• [EXERCISE]:
Copy whichever lines of the data hold the word "Tapanga".

*** Opening of INFORMATION PROVIDED ***

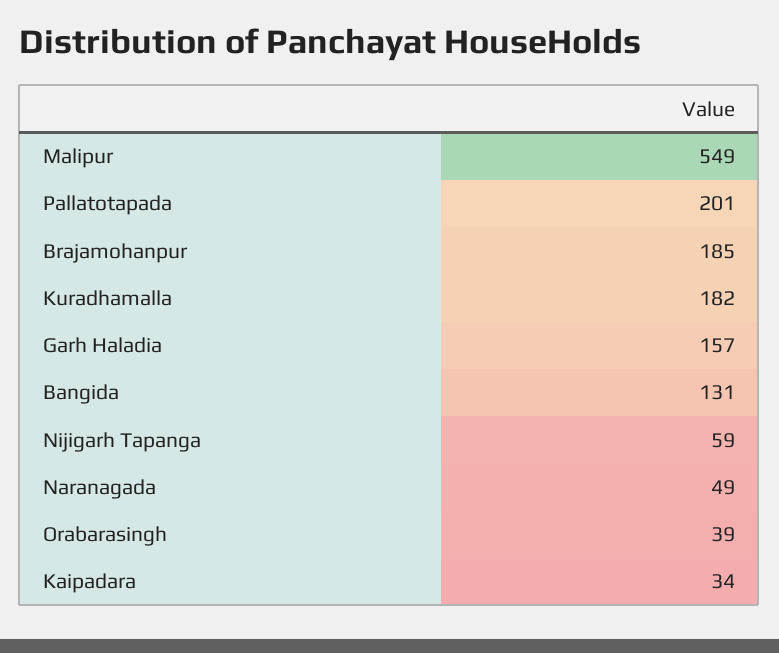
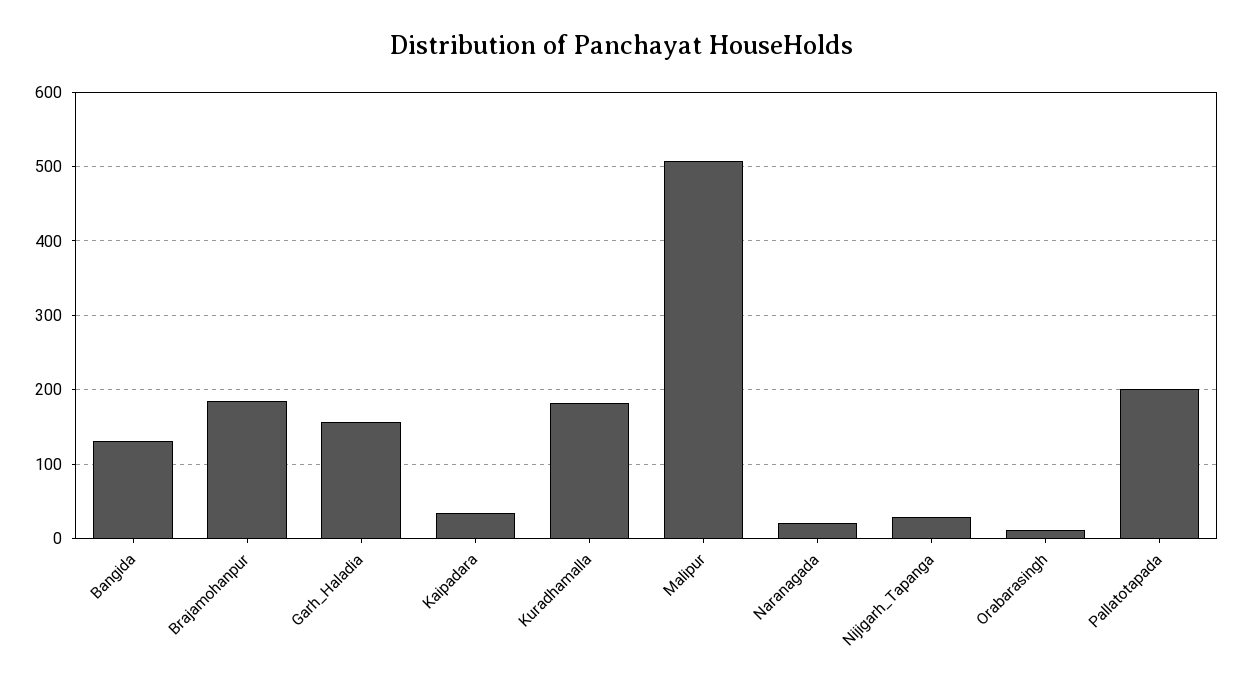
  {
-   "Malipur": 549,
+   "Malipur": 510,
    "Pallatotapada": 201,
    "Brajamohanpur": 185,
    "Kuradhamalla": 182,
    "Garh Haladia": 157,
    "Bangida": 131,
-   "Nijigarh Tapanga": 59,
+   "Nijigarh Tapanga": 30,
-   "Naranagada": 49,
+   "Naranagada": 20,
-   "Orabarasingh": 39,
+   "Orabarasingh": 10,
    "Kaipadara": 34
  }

*** Close of INFORMATION PROVIDED ***
*** Opening of INFORMATION PROVIDED ***

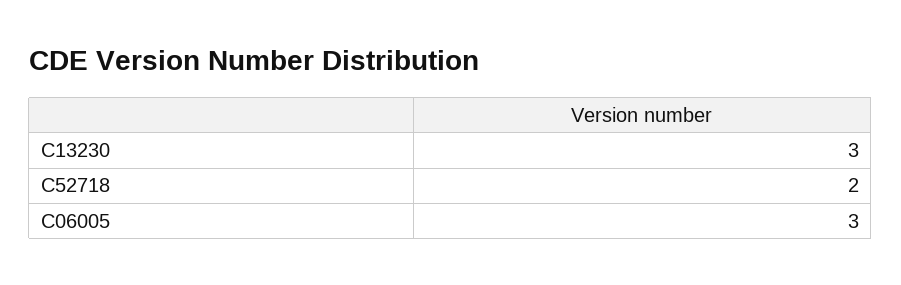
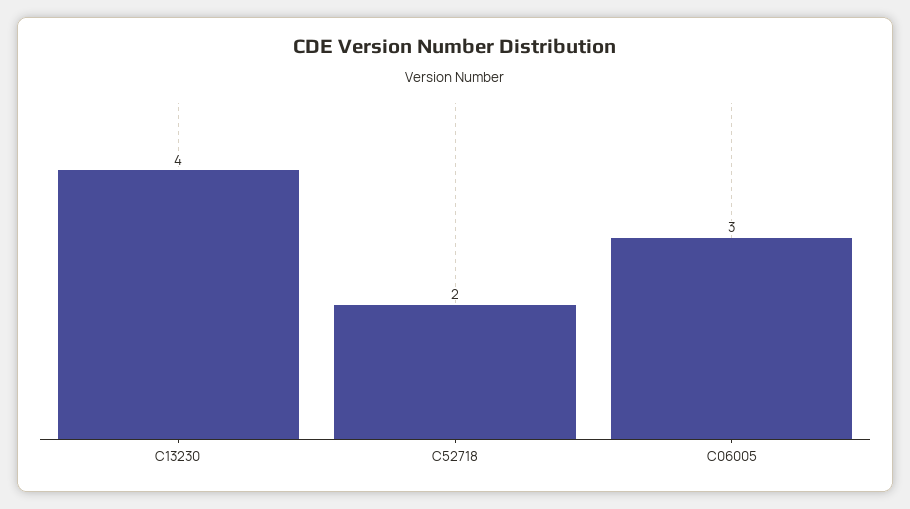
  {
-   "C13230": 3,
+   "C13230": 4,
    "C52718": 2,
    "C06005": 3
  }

*** Close of INFORMATION PROVIDED ***

• [RESPONSE BOX]:
-   "Nijigarh Tapanga": 59,
+   "Nijigarh Tapanga": 30,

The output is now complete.